((

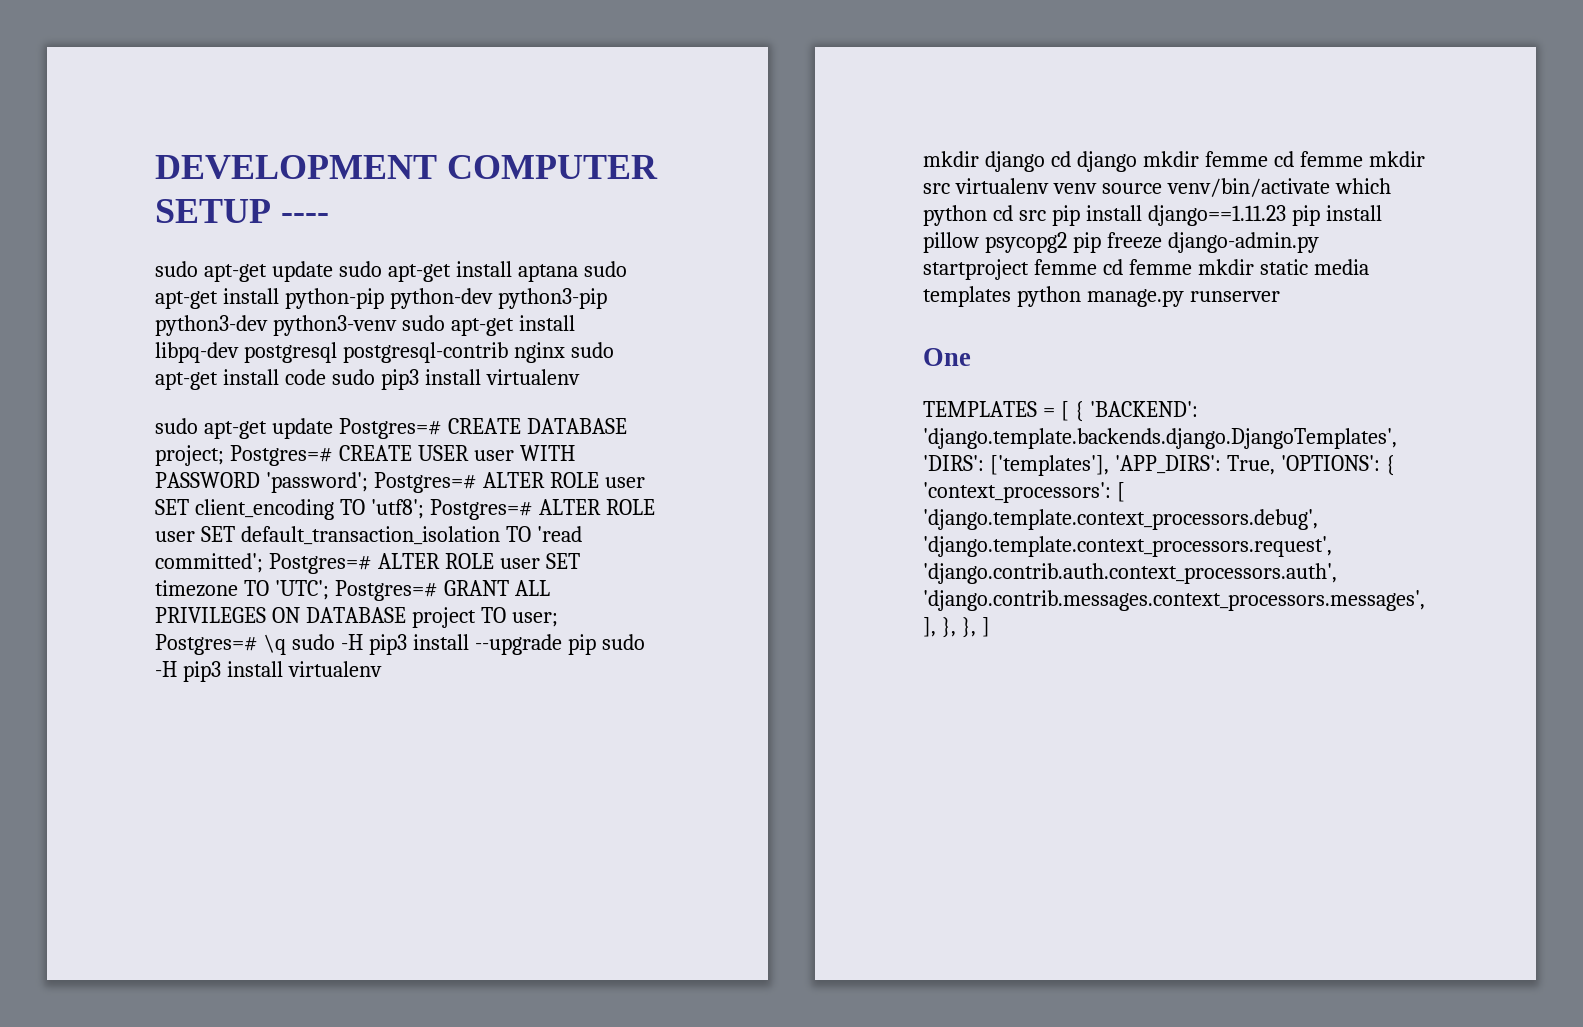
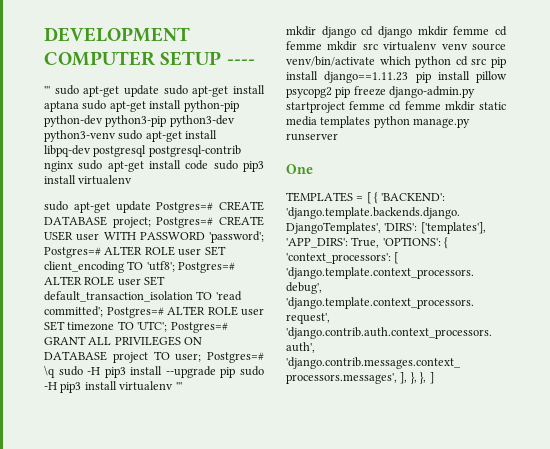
(329, 218) none -> [44,86,50,94] '''
(382, 669) none -> [175,382,182,390] '''

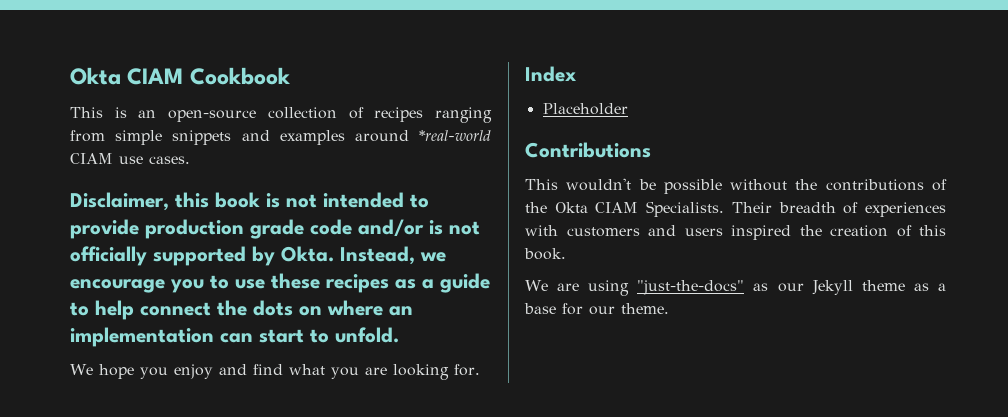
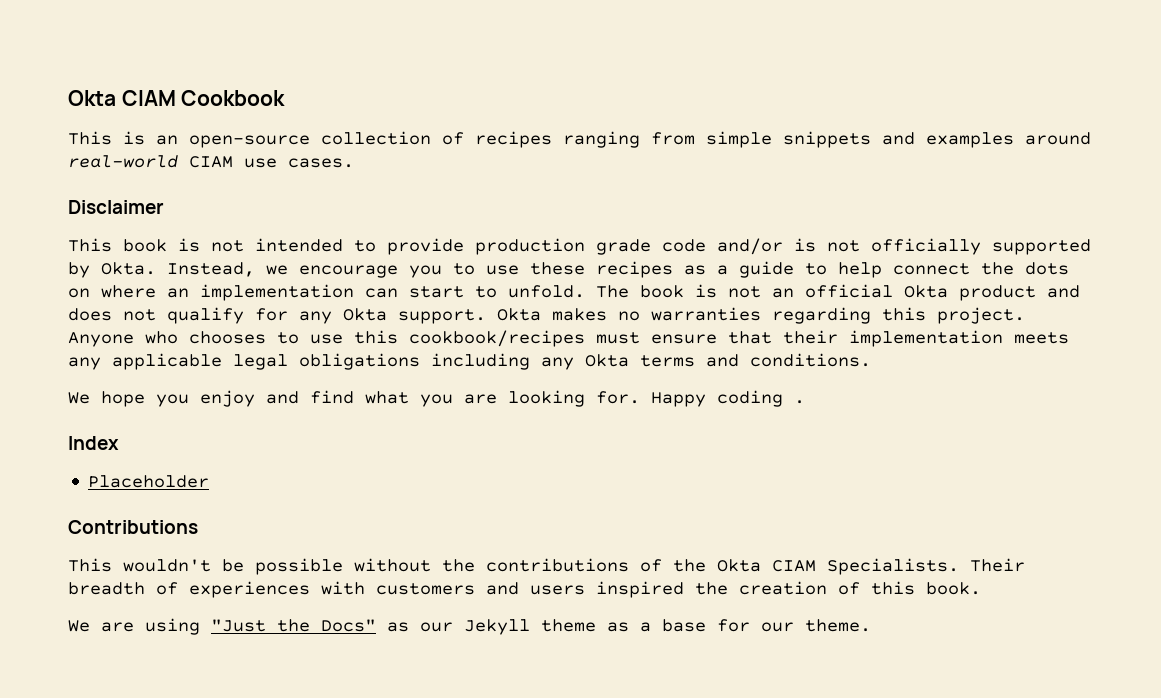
[419,130,491,141] *real-world -> [68,155,178,168] real-world
[70,192,209,211] Disclaimer, this -> [68,200,164,214] [68,238,112,252] Disclaimer // This
(399, 335) none -> [596,284,1080,301] [68,307,1025,324] [68,330,1069,347] [68,353,871,370] The book is not an official Okta product and does not qualify for any Okta support. Okta makes no warranties regarding this project. Anyone who chooses to use this cookbook/recipes must ensure that their implementation meets any applicable legal obligations including any Okta terms and conditions.
(480, 370) none -> [651,390,805,407] Happy coding .
[637,280,745,295] "just-the-docs" -> [211,619,376,632] "Just the Docs"

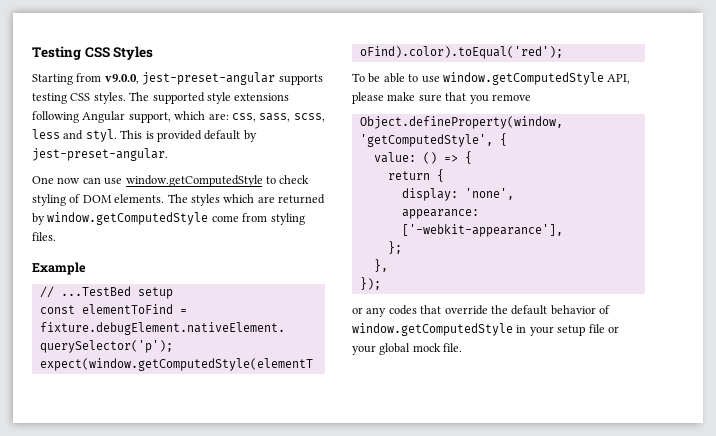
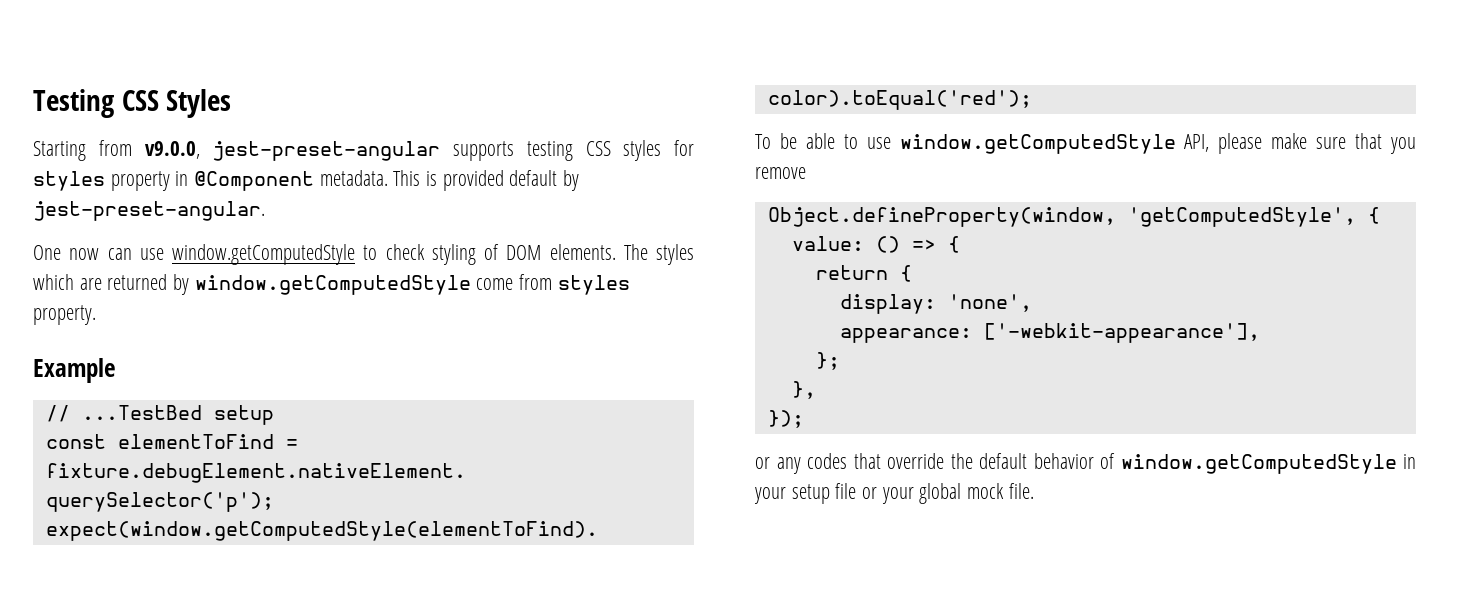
[93,92,290,104] [32,111,325,123] [32,129,117,142] styles. The supported style extensions following Angular support, which are: css, sass, scss, less and styl. -> [623,140,694,161] [33,170,388,191] styles for styles property in @Component metadata.
[270,213,305,225] [32,232,56,241] styling files. -> [557,275,630,295] [33,305,96,325] styles property.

))

#### Aim of the task:
Where a line in the listing above contains "support", copy that line.

#### Expected answer:
(399, 335) none -> [596,284,1080,301] [68,307,1025,324] [68,330,1069,347] [68,353,871,370] The book is not an official Okta product and does not qualify for any Okta support. Okta makes no warranties regarding this project. Anyone who chooses to use this cookbook/recipes must ensure that their implementation meets any applicable legal obligations including any Okta terms and conditions.
[93,92,290,104] [32,111,325,123] [32,129,117,142] styles. The supported style extensions following Angular support, which are: css, sass, scss, less and styl. -> [623,140,694,161] [33,170,388,191] styles for styles property in @Component metadata.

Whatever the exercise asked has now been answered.